======== EXCERTO DO TEXTO ========

Temperaturas de Serviço
É do conhecimento geral o que existem temperaturas recomendadas para ser consumido cada estilo de vinho. Haverá motivos para isso acontecer? Também tem havido com cada vez maior frequência uma preocupação com essas temperaturas. Haverá motivo para tal acontecer? Como diz o ditado popular não há fumo sem fogo pelo que iremos explorar os motivos por detrás destas recomendações
Porque é que se passou de aquecer o vinho tinto para o arrefecer?
Há três décadas era habitual ver-se nos restaurantes mais requintados ou em almoços e jantares em que se pretendia impressionar ou considerar os convidados, aquecer-se o vinho tinto antes deste ser servido. Com regularidade o vinho era colocado ao pé da lareira para o fazer. A técnica intitulada chambrear tinha ido buscar o seu nome à palavra francesa chambre (quarto). Numa tradução literal poderá ser traduzido como colocar o vinho à temperatura do quarto. Atualmente tal já não sucede ou é muito raro. O motivo para isso acontecer é que os quartos (salas) onde os vinhos são consumidos serem mais quentes do que eram há mais de um século, altura a que remonta a prática de chambrear. Nessa época o isolamento térmico não era tão bom e a maior parte das casas não estavam aquecidas. Mesmo o Palácio Real dificilmente teria uma temperatura no inverno que chegasse aos 18 ºC. Ora, a temperatura recomendada para beber um vinho tinto é entre os 16 ºC e os 18 ºC Por aqui se entende a necessidade de antes ser necessário aquecer o vinho. Por outro lado, principalmente nas grandes cidades é comum, e nos restaurantes praticamente sempre acontece, que a temperatura ambiente seja superior a esses 18 ºC pelo que se compreende a necessidade de baixar a temperatura do vinho tinto antes deste ser servido. Entende-se também o porquê de durante as últimas décadas do século passado o vinho tinto poder ser servido à temperatura ambiente pois nessa época era a mesma do que a recomendada para esse perfil de vinhos. Agora, cada vez mais, o ideal é arrefecer um pouco o vinho tinto.

========

## PEDIDO ESCRITO 1
Transcreva o texto sobre as temperaturas de serviço do vinho de "Temperaturas de Serviço" a "para o arrefecer?", trocando "vinho" por "espumante".
## PEDIDO ESCRITO 2
Retome o texto sobre as temperaturas de serviço do vinho e prossiga-o a partir da última frase apresentada.

======== EXCERTO DE DADOS ========

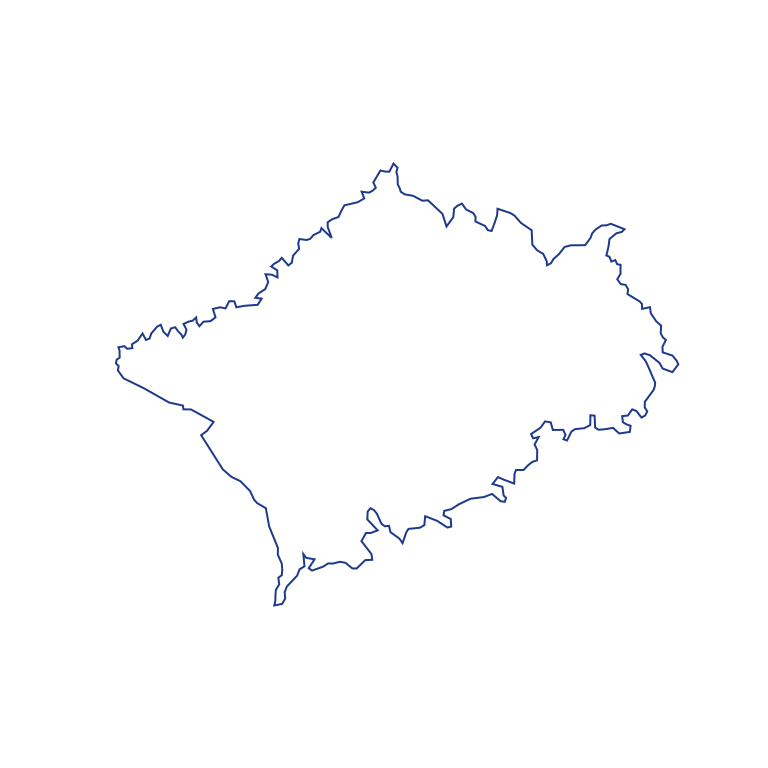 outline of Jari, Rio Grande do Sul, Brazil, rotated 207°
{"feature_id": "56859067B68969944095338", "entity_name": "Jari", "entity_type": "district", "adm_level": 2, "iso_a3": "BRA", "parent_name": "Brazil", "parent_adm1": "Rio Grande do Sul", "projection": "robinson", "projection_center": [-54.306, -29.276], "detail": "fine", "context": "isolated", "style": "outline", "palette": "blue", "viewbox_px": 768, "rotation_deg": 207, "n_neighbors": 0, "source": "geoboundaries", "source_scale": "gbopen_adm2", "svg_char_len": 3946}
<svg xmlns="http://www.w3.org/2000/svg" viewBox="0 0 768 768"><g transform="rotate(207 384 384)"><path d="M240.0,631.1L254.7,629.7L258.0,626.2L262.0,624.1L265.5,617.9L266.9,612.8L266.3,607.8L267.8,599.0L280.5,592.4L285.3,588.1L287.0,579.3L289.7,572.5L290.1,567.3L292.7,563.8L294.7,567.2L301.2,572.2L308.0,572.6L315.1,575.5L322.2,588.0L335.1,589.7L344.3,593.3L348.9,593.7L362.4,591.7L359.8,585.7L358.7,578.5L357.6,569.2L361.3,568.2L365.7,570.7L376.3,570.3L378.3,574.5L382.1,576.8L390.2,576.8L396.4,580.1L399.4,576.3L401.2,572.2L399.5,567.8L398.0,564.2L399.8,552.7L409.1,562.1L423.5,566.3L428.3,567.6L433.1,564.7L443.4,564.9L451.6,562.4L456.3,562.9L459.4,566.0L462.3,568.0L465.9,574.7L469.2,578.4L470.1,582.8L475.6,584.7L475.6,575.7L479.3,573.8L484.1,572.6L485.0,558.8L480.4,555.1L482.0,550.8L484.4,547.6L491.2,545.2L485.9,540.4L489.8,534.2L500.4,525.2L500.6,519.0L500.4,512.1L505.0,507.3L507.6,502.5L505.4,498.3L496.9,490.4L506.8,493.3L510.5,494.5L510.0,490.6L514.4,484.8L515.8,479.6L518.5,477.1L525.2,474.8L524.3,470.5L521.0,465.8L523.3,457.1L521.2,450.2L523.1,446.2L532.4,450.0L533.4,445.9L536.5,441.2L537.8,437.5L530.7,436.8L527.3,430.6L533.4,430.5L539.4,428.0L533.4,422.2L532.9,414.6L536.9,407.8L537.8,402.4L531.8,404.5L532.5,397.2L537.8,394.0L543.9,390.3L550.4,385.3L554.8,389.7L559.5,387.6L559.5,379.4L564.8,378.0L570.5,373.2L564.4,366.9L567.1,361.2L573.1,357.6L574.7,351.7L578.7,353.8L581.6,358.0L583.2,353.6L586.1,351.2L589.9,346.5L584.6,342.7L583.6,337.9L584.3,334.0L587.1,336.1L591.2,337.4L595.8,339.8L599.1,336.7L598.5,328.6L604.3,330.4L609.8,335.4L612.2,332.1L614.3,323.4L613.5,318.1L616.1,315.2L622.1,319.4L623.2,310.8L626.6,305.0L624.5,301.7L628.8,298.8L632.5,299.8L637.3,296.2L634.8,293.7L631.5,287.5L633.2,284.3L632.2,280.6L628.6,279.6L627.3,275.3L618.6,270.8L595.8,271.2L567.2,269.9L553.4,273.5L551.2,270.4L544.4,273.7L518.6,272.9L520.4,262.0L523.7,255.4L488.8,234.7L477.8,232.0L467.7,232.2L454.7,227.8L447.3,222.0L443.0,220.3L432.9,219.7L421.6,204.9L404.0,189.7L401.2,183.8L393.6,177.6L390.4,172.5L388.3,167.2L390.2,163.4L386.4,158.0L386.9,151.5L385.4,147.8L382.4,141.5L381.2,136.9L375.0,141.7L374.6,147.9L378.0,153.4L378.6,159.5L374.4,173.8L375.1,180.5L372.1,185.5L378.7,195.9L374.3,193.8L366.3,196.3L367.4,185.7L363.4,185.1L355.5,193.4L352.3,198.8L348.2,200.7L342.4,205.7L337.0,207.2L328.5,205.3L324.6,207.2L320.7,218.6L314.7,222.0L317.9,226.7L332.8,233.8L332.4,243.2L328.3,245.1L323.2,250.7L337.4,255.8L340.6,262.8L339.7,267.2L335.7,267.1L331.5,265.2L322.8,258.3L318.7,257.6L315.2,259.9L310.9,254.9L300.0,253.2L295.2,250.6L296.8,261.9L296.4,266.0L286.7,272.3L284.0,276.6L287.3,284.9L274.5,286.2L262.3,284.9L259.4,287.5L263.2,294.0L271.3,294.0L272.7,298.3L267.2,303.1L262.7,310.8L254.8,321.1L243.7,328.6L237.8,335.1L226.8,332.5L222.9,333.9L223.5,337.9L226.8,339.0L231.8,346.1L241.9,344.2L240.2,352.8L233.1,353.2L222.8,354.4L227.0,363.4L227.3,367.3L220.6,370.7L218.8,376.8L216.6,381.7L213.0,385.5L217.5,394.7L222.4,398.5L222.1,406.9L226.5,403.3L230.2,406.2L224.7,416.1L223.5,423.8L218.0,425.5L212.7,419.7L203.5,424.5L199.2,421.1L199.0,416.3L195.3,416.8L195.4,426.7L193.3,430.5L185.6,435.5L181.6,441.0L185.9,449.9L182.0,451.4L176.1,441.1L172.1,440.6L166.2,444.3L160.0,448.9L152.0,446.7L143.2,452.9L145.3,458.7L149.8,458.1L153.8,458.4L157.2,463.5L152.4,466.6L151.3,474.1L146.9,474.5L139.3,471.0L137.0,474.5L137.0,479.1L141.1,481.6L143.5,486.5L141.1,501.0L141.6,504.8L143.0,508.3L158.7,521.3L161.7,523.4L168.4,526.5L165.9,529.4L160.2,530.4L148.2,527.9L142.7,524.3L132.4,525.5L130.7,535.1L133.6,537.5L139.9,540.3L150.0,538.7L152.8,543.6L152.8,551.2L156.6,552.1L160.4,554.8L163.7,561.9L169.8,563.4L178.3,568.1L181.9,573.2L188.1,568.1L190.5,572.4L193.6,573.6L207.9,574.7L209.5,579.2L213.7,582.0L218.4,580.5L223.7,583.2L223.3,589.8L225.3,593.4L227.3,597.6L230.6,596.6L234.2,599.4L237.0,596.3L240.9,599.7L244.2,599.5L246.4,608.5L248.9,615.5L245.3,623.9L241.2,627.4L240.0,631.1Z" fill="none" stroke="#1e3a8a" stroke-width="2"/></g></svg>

========

## RESPOSTA ESPERADA 1
Temperaturas de Serviço
É do conhecimento geral o que existem temperaturas recomendadas para ser consumido cada estilo de espumante. Haverá motivos para isso acontecer? Também tem havido com cada vez maior frequência uma preocupação com essas temperaturas. Haverá motivo para tal acontecer? Como diz o ditado popular não há fumo sem fogo pelo que iremos explorar os motivos por detrás destas recomendações
Porque é que se passou de aquecer o espumante tinto para o arrefecer?

## RESPOSTA ESPERADA 2
Quais são as razões para um vinho tinto ser servido a uma temperatura superior à de um vinho branco?
Os vinhos brancos e tintos diferem em algumas características para além da cor conforme foi referido no texto “Como provar vinhos passo a passo”. Uma das mais importantes para definir a temperatura de serviço é a adstringência conferida pelos taninos, bem mais presentes nos vinhos tintos do que nos vinhos brancos, onde só são notórios em situações excecionais, nomeadamente quando houve uma maceração pelicular prolongada, como acontece nos Orange Wine e em vinhos vinificados em ânfora. Na Sala de Prova, pode, por exemplo, apreciar o Poças Fora da Série Orange Wine, que tem estas características.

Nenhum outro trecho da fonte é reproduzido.